听到了她的这番话之后,舒子彤微微的皱了皱眉头,垂下了眼睑,轻轻的点了点头,一幅陷入到了沉思的模样,不知道在想些什么。
看到她的这个样子,陈思心里也隐隐的有些轻松了下来。
看来,自己的这个方法是有效果了。
想到了这里,她的眼底不免划过了一抹惊喜之色。
“我记得你当初和我说的时候,你清清楚楚的告诉我,这文件就只经过了你和宋助理两个人的手,难不成是我记错了吗?”

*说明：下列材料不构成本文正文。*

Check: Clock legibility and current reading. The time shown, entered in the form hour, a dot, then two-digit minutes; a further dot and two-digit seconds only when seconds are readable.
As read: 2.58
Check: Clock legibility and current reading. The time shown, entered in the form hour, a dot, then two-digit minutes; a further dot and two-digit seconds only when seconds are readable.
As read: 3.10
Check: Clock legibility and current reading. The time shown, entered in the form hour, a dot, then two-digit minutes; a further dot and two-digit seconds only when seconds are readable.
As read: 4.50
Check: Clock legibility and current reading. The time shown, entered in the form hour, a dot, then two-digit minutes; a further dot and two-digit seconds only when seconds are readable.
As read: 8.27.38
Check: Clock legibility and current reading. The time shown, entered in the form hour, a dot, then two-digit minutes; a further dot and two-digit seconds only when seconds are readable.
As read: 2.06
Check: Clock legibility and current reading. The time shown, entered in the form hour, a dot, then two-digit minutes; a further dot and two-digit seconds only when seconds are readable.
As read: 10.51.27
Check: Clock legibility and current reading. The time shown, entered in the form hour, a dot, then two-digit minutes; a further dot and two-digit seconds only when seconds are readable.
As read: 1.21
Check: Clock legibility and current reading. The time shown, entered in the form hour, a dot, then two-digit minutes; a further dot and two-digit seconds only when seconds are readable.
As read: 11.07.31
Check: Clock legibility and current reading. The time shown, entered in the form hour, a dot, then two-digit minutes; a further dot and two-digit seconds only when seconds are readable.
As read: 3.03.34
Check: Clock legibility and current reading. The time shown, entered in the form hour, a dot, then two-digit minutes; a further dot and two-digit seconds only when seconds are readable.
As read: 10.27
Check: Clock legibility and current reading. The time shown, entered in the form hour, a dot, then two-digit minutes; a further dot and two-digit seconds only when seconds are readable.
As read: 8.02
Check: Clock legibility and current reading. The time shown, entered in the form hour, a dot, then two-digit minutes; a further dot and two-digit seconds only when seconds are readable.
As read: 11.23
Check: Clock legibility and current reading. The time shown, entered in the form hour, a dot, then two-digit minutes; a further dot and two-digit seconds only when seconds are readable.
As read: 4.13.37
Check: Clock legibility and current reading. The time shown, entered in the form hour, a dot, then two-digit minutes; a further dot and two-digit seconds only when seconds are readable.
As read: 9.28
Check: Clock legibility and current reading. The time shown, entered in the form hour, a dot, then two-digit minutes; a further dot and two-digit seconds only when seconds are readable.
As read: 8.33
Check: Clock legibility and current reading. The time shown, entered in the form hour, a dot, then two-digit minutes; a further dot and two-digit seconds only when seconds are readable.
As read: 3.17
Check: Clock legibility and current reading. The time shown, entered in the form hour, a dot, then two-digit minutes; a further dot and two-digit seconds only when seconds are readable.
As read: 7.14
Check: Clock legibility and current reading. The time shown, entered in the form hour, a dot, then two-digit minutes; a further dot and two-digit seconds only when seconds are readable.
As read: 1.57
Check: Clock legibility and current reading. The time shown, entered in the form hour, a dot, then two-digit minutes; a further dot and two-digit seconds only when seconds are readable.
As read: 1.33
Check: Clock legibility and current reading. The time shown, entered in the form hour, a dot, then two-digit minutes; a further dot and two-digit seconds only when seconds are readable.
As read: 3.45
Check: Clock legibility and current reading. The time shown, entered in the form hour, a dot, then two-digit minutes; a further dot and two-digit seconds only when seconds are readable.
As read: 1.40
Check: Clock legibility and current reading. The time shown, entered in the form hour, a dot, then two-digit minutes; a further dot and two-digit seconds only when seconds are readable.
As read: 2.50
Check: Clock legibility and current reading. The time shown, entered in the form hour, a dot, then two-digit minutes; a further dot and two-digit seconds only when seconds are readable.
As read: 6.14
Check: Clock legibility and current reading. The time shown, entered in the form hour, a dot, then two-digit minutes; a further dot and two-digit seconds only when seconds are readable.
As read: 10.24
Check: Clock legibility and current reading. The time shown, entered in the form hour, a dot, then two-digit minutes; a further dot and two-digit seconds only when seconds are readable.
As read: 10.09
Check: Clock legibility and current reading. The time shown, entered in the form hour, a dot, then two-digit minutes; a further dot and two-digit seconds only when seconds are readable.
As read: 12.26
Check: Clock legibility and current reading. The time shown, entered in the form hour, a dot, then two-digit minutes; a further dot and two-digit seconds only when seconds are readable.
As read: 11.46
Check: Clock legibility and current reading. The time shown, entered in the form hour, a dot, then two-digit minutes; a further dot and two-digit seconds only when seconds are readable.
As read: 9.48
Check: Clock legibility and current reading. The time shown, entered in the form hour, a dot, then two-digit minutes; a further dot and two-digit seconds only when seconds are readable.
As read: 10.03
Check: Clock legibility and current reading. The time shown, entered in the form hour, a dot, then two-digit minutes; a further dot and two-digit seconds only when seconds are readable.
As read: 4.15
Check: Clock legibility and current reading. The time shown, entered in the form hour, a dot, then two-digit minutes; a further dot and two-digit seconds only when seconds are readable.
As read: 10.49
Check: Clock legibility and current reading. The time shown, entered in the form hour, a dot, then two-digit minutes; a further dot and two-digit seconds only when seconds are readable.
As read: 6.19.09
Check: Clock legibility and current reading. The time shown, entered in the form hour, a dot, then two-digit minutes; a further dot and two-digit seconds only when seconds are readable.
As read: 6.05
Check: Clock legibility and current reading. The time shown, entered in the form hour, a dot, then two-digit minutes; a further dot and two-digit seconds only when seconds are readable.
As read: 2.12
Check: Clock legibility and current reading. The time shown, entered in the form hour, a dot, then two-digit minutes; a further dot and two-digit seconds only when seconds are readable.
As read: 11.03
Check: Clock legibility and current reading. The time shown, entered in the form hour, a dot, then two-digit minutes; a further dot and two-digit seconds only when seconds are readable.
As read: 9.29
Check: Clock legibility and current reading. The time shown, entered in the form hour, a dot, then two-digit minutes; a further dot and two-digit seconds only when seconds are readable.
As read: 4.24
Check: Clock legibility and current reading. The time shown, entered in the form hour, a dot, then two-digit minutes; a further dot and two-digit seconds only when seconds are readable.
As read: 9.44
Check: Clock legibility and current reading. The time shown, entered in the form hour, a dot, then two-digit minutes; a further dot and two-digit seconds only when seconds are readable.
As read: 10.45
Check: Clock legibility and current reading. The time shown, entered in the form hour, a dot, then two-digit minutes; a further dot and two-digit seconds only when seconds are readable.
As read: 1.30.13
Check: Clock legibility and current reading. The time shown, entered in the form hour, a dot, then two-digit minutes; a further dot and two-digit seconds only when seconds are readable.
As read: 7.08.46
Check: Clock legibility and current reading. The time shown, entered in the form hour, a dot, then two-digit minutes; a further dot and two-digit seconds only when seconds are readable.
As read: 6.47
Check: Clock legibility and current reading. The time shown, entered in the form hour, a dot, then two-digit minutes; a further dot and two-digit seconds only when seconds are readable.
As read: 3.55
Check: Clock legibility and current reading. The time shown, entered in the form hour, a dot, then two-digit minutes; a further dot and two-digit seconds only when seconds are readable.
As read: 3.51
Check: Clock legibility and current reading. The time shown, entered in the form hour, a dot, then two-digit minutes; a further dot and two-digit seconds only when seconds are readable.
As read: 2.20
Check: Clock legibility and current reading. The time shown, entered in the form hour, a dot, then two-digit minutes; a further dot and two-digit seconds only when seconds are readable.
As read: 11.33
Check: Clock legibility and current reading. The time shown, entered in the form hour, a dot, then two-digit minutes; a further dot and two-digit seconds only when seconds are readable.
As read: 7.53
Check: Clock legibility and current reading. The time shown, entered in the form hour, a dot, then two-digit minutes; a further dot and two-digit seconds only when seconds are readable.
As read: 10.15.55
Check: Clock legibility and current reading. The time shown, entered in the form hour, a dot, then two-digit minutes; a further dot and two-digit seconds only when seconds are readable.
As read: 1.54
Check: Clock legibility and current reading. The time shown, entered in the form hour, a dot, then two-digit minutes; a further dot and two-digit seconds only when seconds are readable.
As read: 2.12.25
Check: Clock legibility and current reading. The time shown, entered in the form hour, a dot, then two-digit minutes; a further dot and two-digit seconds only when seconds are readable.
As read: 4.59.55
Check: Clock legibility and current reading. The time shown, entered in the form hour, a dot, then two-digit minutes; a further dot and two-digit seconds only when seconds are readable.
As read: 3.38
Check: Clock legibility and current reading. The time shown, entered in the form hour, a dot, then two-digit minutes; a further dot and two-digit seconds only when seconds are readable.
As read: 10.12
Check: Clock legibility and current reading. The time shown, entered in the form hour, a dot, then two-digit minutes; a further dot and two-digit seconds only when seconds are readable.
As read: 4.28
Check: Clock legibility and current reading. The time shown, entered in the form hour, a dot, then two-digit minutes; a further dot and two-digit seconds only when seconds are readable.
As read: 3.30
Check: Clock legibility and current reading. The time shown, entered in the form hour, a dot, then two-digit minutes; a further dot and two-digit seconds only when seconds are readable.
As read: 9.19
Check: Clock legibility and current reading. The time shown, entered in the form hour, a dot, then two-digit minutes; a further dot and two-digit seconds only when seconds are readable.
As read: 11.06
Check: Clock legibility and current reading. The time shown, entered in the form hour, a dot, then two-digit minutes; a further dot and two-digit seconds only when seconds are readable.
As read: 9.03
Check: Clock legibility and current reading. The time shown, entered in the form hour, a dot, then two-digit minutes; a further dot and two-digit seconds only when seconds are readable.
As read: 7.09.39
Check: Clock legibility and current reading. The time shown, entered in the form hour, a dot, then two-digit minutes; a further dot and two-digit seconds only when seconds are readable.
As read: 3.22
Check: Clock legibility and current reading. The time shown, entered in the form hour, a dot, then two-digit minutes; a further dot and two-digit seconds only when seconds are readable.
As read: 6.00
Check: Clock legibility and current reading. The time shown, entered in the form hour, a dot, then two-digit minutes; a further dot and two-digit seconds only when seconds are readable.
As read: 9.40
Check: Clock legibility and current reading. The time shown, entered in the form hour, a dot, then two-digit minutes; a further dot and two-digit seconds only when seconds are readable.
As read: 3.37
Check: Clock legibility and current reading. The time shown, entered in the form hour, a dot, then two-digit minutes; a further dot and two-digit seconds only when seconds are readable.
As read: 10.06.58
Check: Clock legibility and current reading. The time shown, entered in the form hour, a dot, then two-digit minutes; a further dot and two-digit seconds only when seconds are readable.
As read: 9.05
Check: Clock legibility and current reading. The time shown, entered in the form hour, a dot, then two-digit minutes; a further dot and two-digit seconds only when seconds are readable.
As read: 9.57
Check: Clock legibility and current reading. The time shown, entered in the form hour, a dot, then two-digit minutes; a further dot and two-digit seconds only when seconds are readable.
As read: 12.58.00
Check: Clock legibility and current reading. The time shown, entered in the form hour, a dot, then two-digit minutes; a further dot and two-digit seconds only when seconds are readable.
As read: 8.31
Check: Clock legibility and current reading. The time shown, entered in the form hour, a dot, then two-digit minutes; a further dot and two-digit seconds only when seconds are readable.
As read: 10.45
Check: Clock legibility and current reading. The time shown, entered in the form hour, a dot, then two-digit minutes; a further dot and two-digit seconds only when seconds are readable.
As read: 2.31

本以为,只要将她的思路给引导到了另一个地方之后,自己便会没有事情的。
谁知道,她居然又将话题给扯了回来。
这倒是让陈思一时之间慌了。
“是吗?我怎么不记得会有这件事情呢?你是不是记错了呀?”
陈思顺着她的话往下说了下去,脸上带着一副疑惑的表情看着她。
见状,舒子彤心里面也知道,自己这下如果不找出一些证据来的话,恐怕这个女人也不会老老实实的就承认了。
想到这里,她将手中早就已经准备好的那一张纸给拿了出来,放到了陈思的面前。
看到陈思在见到这张纸后,脸上不自觉的浮现出的那一副慌乱的神色,她的眼底不免闪过了一抹嘲讽的目光。
果真是不见棺材不落泪。
“我在休息室里的时候见到了这一份合同,这份合同和我当时的合同是一模一样,除了有一点,就是这上面的给出的酒的品种不一样。”
在看到了那张纸之后,陈思整个人完完全全地傻了。
只是呆呆的站在舒子彤的面前,根本就不知道她在说些什么。
脑海就像是被人给搅乱了似的,紧紧的揪在了一起,不知道要说些什么才好。
“陈思,我再问你最后一遍,你真的不知道这合同除了你之外还有谁拿过吗?如果你不知道的话,我就要把这份合同交给总裁了,我想他应该能调出来这个结果是怎么回事的。”
听到她嘴里面说到了总裁这两个字的时候,陈思这才回过神来。
她赶紧握住了舒子彤的手,眼眶也渐渐的红了起来。
转过头,望了一眼身后的那些员工们,她赶紧拉着舒子彤一起朝着外面走了出去。
“主管,对不起,是我一时之间鬼迷心窍,我承认这件事情是我做的,我拜托你不要告诉总裁好不好?如果告诉给他的话,我一定会被开除的。”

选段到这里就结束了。